**Text shown**
= = = =
The monthly column by Alexandria Commonwealth’s Attorney Bryan Porter has been a terrific addition to the Times’ opinion pages. Porter has helped us understand distinctions between legal terms, as in this week’s column, and provided an interesting window into how a prosecutor’s office operates.
Two recent legal outcomes make it clear that, while better understanding of state and federal code is important, sometimes laws simply need changing.
Last week, many in Alexandria were horrified to learn that Kashif Bashir, who shot Alexandria Police Officer Peter Laboy in the head at point blank range in 2013, was being released from the mental hospital where he had been treated since being declared not guilty by reason of insanity in 2014.
While he miraculously survived the ruthless, unprovoked attack, five years later Laboy has lost his career and his marriage broke under the strain. The former officer told the Times: “He shot me. I’m very lucky that I’m still here, but I’m suffering more than he is. I’m still going to the hospital two times a week. It’s not right that they gave him medication and said he’s good now and he’s out there.”
It’s difficult to disagree with Laboy. As Porter explained in the June 14 Times story, “Alexandria officer’s shooter released,” this result is a direct consequence of Virginia state law, which only allows for verdicts of “guilty” or “not guilty by reason of insanity” in cases like this.
Porter said about 20 other states have a third option, “guilty but mentally ill,” that would enable someone like Bashir to be kept behind bars. While basic humanity moves us to protect those who have no idea what they are doing, Porter said Bashir was aware of his actions because he, first, stalked a woman with the intent of raping her, then led police on a 100-mile-per-hour car chase.
It’s time for Virginia to become the 21st state to have such a provision added to state law. Alexandria’s mayor, city council and city staff should prioritize adding this third outcome to its proposed legislative package for 2019. City residents should urge our state representatives, Delegates Mark Levine and Charniele Herring and State Sen. Adam Ebbin, to introduce legislation that changes this law.
The second disturbing legal outcome, while not a matter of life and death like the Laboy case, concerns the attempt by longtime La Bergerie owners Laurent and Margaret Janowsky to relocate their restaurant to 329 N. Washington Street and add a five-room inn to the operation. This relocation was opposed by a group of neighbors, who challenged the move in court – as is their right.
What’s not right about this scenario, however, is that it dragged on for nearly four years, as the neighbors kept appealing even after losing or being denied at each step. First, circuit court ruled against the neighbors, then Virginia’s Supreme Court twice declined to hear the appeal. But the time and legal expenses involved caused the Janowskys to this week announce they can’t move forward.
This outcome is a loss for Alexandria, as it had the chance to add an Inn at Little Washington-caliber establishment to its stable of small businesses. It is also indicative of a larger problem that enables the legal equivalent of an arms race. It’s just wrong for a plaintiff that loses in court to be able to ultimately win by having deeper pockets.
Changing this would also require legal reform – not to limit anyone’s ability to sue, which is one of the most fundamental American rights, but to make plaintiffs ultimately responsible for opponents’ legal fees if they continue to sue and lose.
The legal outcomes of the past two weeks show that understanding the law is important.
But sometimes it’s also necessary to change the code that governs us, particularly when outcomes seem like injustices.
= = = =
[Exercises in chart interpretation]
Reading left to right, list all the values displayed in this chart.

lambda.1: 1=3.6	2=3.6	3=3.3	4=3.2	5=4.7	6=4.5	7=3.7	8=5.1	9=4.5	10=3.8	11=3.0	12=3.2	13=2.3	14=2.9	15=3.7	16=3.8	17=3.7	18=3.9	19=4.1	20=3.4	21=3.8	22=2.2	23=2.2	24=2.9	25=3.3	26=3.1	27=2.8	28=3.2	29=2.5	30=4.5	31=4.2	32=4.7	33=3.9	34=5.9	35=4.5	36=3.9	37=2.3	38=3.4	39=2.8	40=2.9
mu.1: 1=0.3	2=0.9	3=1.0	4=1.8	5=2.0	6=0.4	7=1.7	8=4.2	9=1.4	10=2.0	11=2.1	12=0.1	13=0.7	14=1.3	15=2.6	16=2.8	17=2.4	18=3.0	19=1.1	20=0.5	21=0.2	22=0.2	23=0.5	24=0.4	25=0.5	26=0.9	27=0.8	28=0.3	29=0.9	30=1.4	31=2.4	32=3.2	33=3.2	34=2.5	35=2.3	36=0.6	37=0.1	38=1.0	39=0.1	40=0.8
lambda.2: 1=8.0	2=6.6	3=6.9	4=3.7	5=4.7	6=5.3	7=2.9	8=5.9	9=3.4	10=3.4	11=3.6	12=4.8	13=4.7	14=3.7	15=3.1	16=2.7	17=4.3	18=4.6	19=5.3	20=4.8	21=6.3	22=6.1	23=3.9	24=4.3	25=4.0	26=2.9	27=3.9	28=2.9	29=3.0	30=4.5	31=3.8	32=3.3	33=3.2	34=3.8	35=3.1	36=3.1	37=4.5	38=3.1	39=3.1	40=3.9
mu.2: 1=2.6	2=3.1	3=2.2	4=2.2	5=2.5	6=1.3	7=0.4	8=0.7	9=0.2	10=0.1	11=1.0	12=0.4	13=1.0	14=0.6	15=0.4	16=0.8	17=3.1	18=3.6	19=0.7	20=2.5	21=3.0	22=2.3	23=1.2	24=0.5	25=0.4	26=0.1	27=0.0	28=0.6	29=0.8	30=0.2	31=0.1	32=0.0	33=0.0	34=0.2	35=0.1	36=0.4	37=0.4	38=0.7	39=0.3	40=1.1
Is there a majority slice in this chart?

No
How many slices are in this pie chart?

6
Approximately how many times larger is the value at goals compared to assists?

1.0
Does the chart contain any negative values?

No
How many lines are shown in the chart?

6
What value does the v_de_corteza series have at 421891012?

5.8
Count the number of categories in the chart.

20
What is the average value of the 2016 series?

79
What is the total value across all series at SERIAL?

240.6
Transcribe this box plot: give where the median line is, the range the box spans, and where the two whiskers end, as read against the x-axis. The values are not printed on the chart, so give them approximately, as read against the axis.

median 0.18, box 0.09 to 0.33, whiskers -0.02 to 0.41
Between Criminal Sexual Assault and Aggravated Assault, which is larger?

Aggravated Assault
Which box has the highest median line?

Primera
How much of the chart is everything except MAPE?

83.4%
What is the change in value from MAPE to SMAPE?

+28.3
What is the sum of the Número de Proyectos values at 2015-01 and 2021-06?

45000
= = = =
**Exercise requirements**
Reproduce everything in the editorial on legal reform from "This outcome is" down to "seem like injustices.".

**Response area**
This outcome is a loss for Alexandria, as it had the chance to add an Inn at Little Washington-caliber establishment to its stable of small businesses. It is also indicative of a larger problem that enables the legal equivalent of an arms race. It’s just wrong for a plaintiff that loses in court to be able to ultimately win by having deeper pockets.
Changing this would also require legal reform – not to limit anyone’s ability to sue, which is one of the most fundamental American rights, but to make plaintiffs ultimately responsible for opponents’ legal fees if they continue to sue and lose.
The legal outcomes of the past two weeks show that understanding the law is important.
But sometimes it’s also necessary to change the code that governs us, particularly when outcomes seem like injustices.